Understanding the Enterprise Collaboration Ecosystem

As the domains of legal, IT security and compliance overlap, every risk professional needs to be familiar with their organization’s overall collaborative infrastructure to understand the basics of what can be done in each tool and how it can be governed and secured. This will allow for greater understanding of how your enterprise meets specific data security requirements and follows any applicable regulatory mandates. It will also provide insight on how data from various business communications is collected, structured and normalized for things like eDiscovery. You may be surprised to learn what data the organization considers important enough to retain and what is discarded as irrelevant.

The goal for organizations is to promote adoption and return on investment for collaboration tools while ensuring the data is managed, controlled and secure. Managing email continues to present new complexities due to the volume and variety of content to manage.
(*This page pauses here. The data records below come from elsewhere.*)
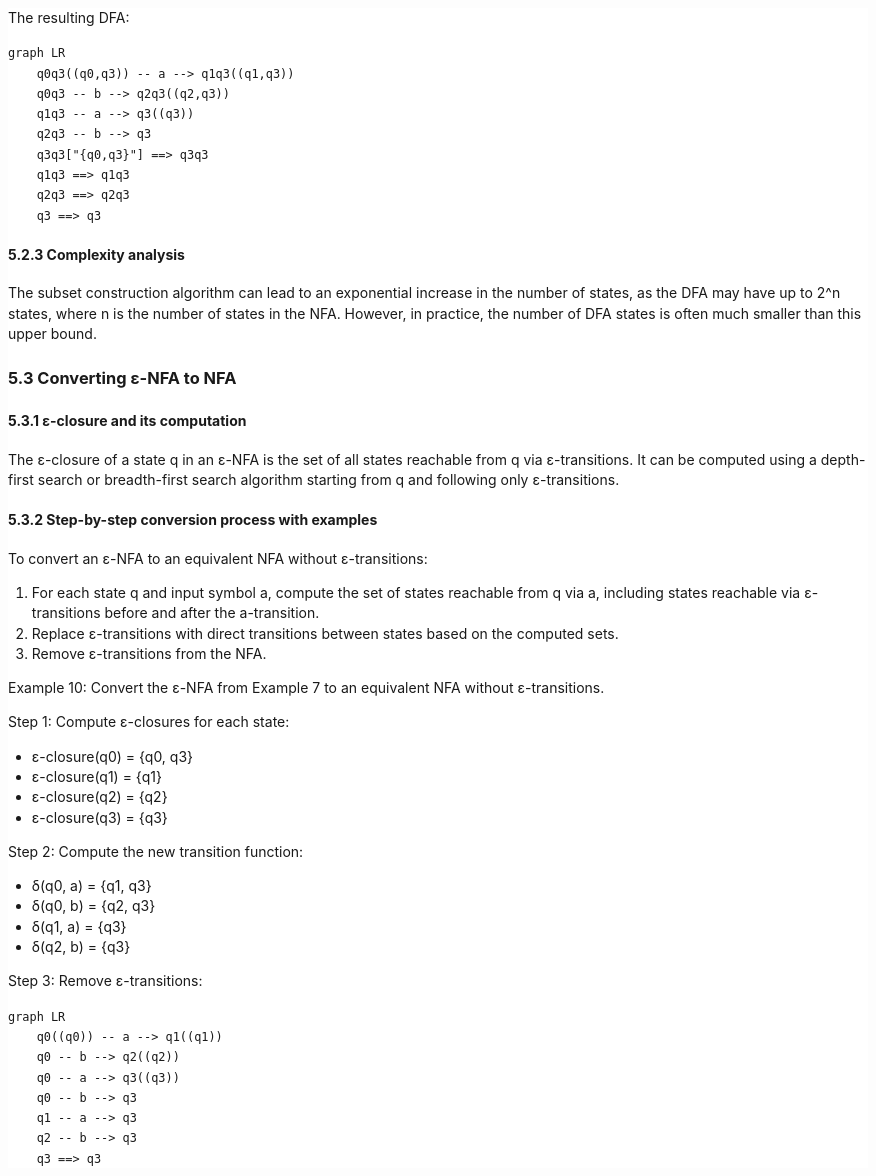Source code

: The resulting DFA:

```mermaid
graph LR
    q0q3((q0,q3)) -- a --> q1q3((q1,q3))
    q0q3 -- b --> q2q3((q2,q3))
    q1q3 -- a --> q3((q3))
    q2q3 -- b --> q3
    q3q3["{q0,q3}"] ==> q3q3
    q1q3 ==> q1q3
    q2q3 ==> q2q3
    q3 ==> q3
```

#### 5.2.3 Complexity analysis

The subset construction algorithm can lead to an exponential increase in the number of states, as the DFA may have up to 2^n states, where n is the number of states in the NFA. However, in practice, the number of DFA states is often much smaller than this upper bound.

### 5.3 Converting ε-NFA to NFA

#### 5.3.1 ε-closure and its computation

The ε-closure of a state q in an ε-NFA is the set of all states reachable from q via ε-transitions. It can be computed using a depth-first search or breadth-first search algorithm starting from q and following only ε-transitions.

#### 5.3.2 Step-by-step conversion process with examples

To convert an ε-NFA to an equivalent NFA without ε-transitions:

1. For each state q and input symbol a, compute the set of states reachable from q via a, including states reachable via ε-transitions before and after the a-transition.
2. Replace ε-transitions with direct transitions between states based on the computed sets.
3. Remove ε-transitions from the NFA.

Example 10: Convert the ε-NFA from Example 7 to an equivalent NFA without ε-transitions.

Step 1: Compute ε-closures for each state:
- ε-closure(q0) = {q0, q3}
- ε-closure(q1) = {q1}
- ε-closure(q2) = {q2}
- ε-closure(q3) = {q3}

Step 2: Compute the new transition function:
- δ(q0, a) = {q1, q3}
- δ(q0, b) = {q2, q3}
- δ(q1, a) = {q3}
- δ(q2, b) = {q3}

Step 3: Remove ε-transitions:

```mermaid
graph LR
    q0((q0)) -- a --> q1((q1))
    q0 -- b --> q2((q2))
    q0 -- a --> q3((q3))
    q0 -- b --> q3
    q1 -- a --> q3
    q2 -- b --> q3
    q3 ==> q3
```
Established email data retention policies offer a starting point, but can often conflict with the way employees use the platforms and result in losing valuable business context, creating even more confusion around compliance in the workplace. 

As organizations update data governance measures to account for the use of collaborative platforms, they must look ahead to the future. While email has been the business standard for decades, the proliferation of collaboration tools shifts the dynamics of workplace communications. Allowing people to communicate freely over these platforms has proved indispensable for work productivity throughout the pandemic, and they will remain part of everyday business processes for the foreseeable future. Having implemented these platforms, the next task for companies is establishing the proper compliance checks to manage the resulting volume of unstructured data. Moving forward, it is critical to adopt a broader view of data governance in the digital workplace and establish necessary procedures to ensure security and compliance. 

Brian Mannion is chief legal and data protection officer at data governance software provider Aware.